• INPUT DATA:

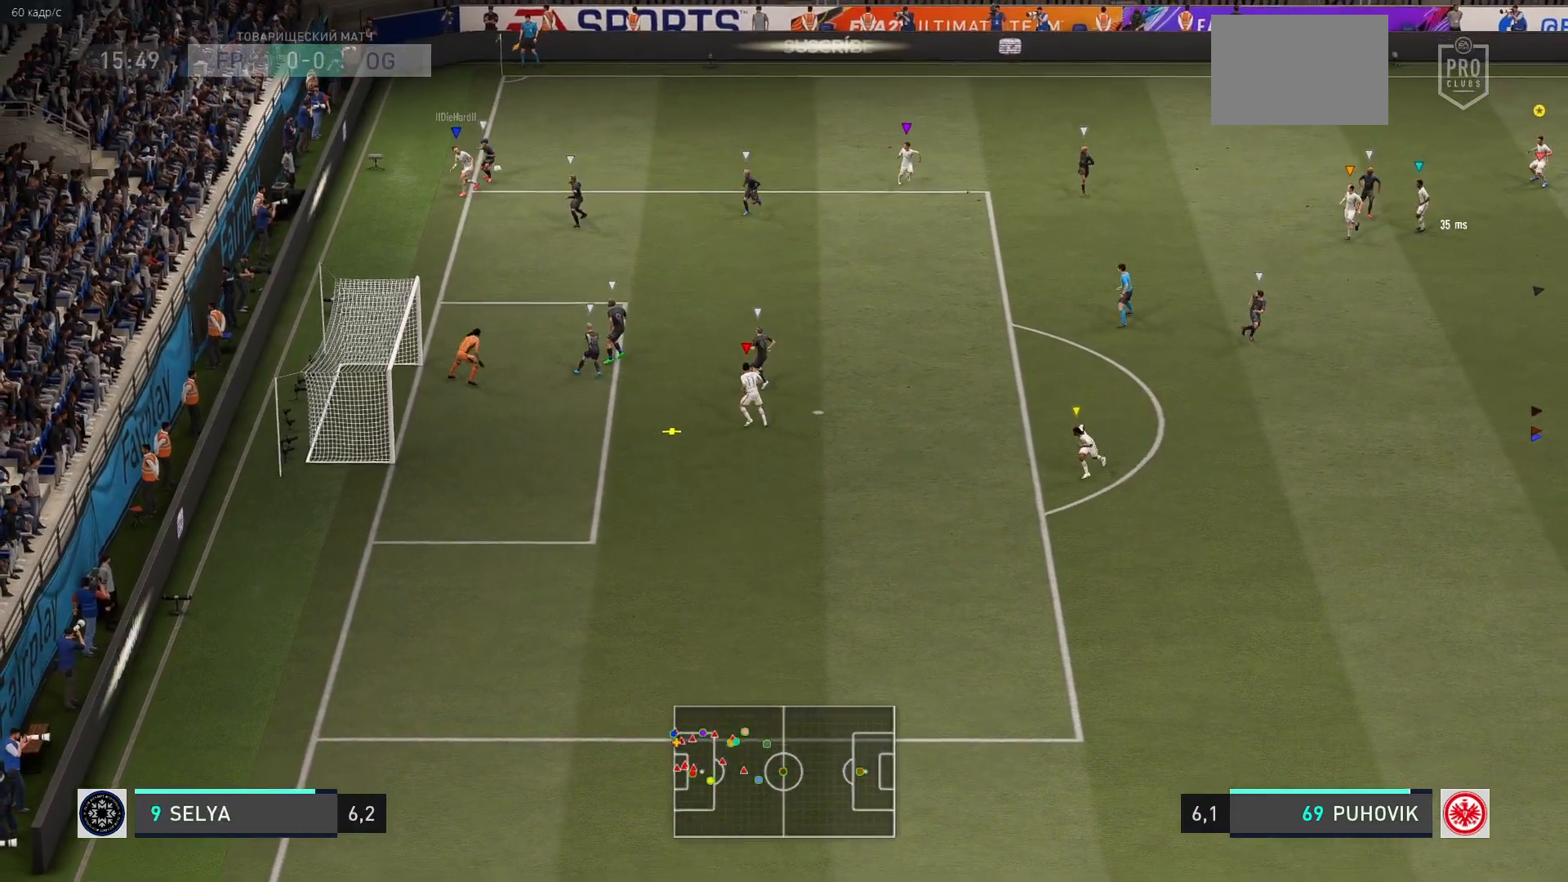
{"buttons": [], "left_stick": "right", "events": [[200, "left_stick", "left"], [350, "left_stick", "center"], [417, "left_stick", "right"]]}
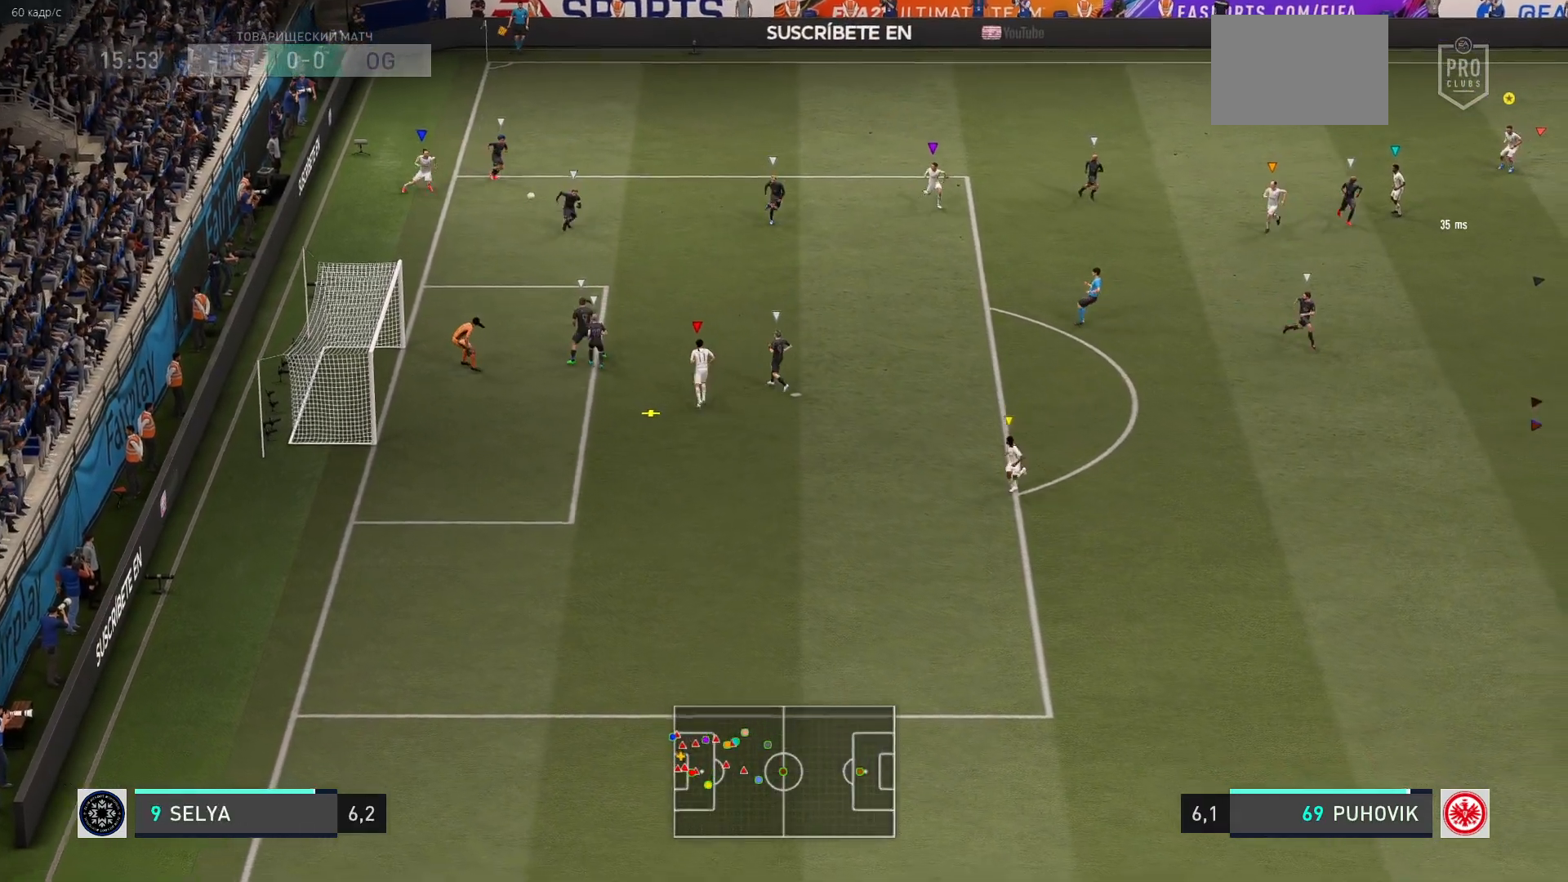
{"buttons": [], "left_stick": "right", "events": []}
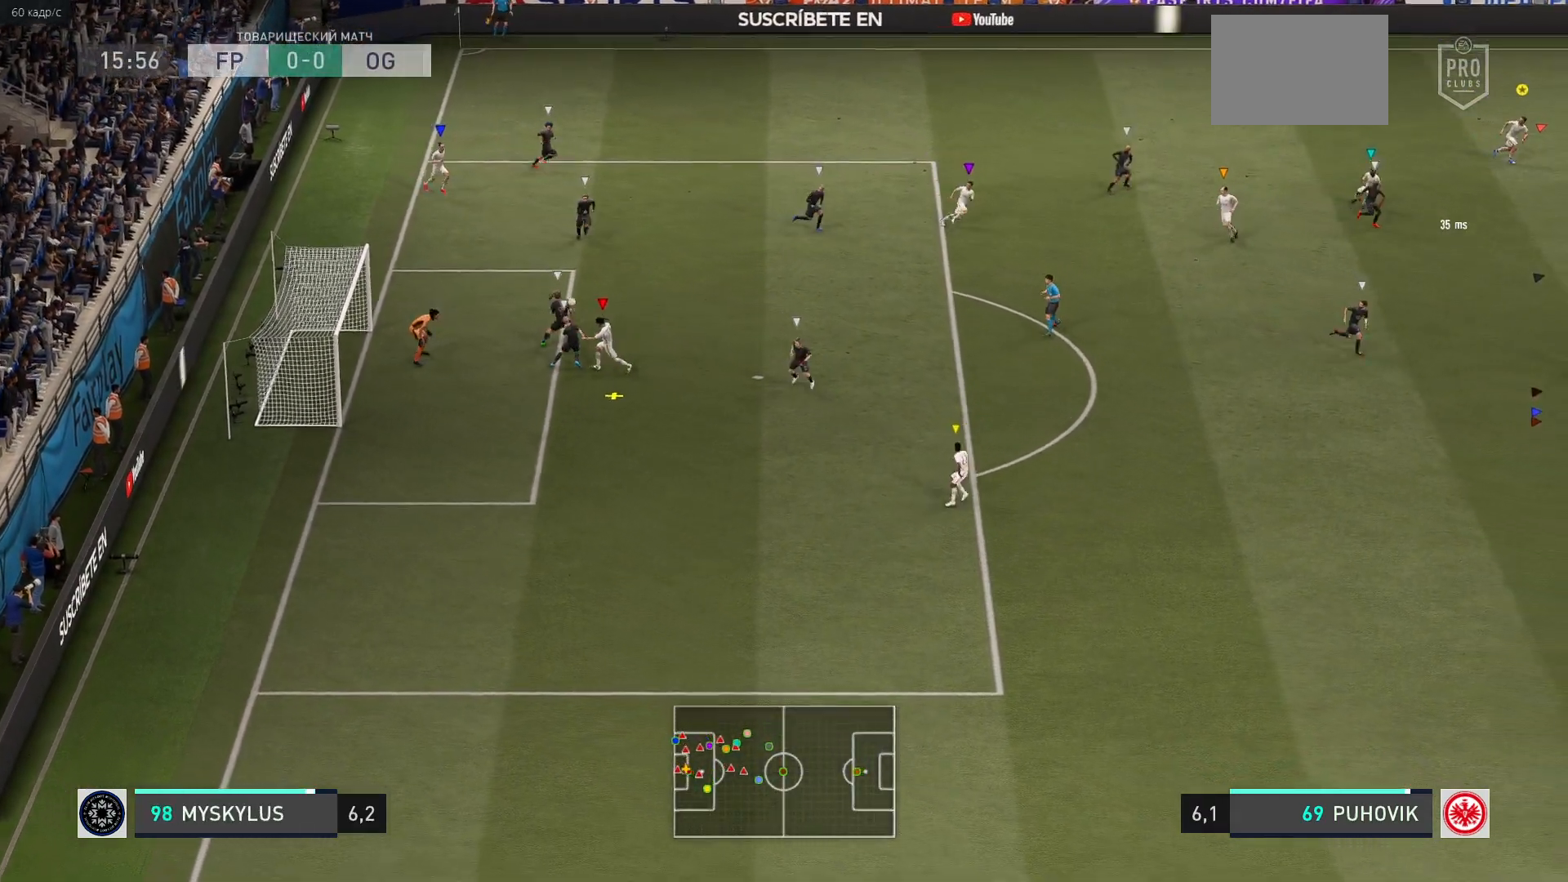
{"buttons": [], "left_stick": "right", "events": [[17, "left_stick", "center"], [183, "left_stick", "right"]]}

• WORK ITEM: All that is needed is the data above, repeated exactly, without the pictures.

• ANSWER TO THIS TASK:
{"buttons": [], "left_stick": "right", "events": [[200, "left_stick", "left"], [350, "left_stick", "center"], [417, "left_stick", "right"]]}
{"buttons": [], "left_stick": "right", "events": []}
{"buttons": [], "left_stick": "right", "events": [[17, "left_stick", "center"], [183, "left_stick", "right"]]}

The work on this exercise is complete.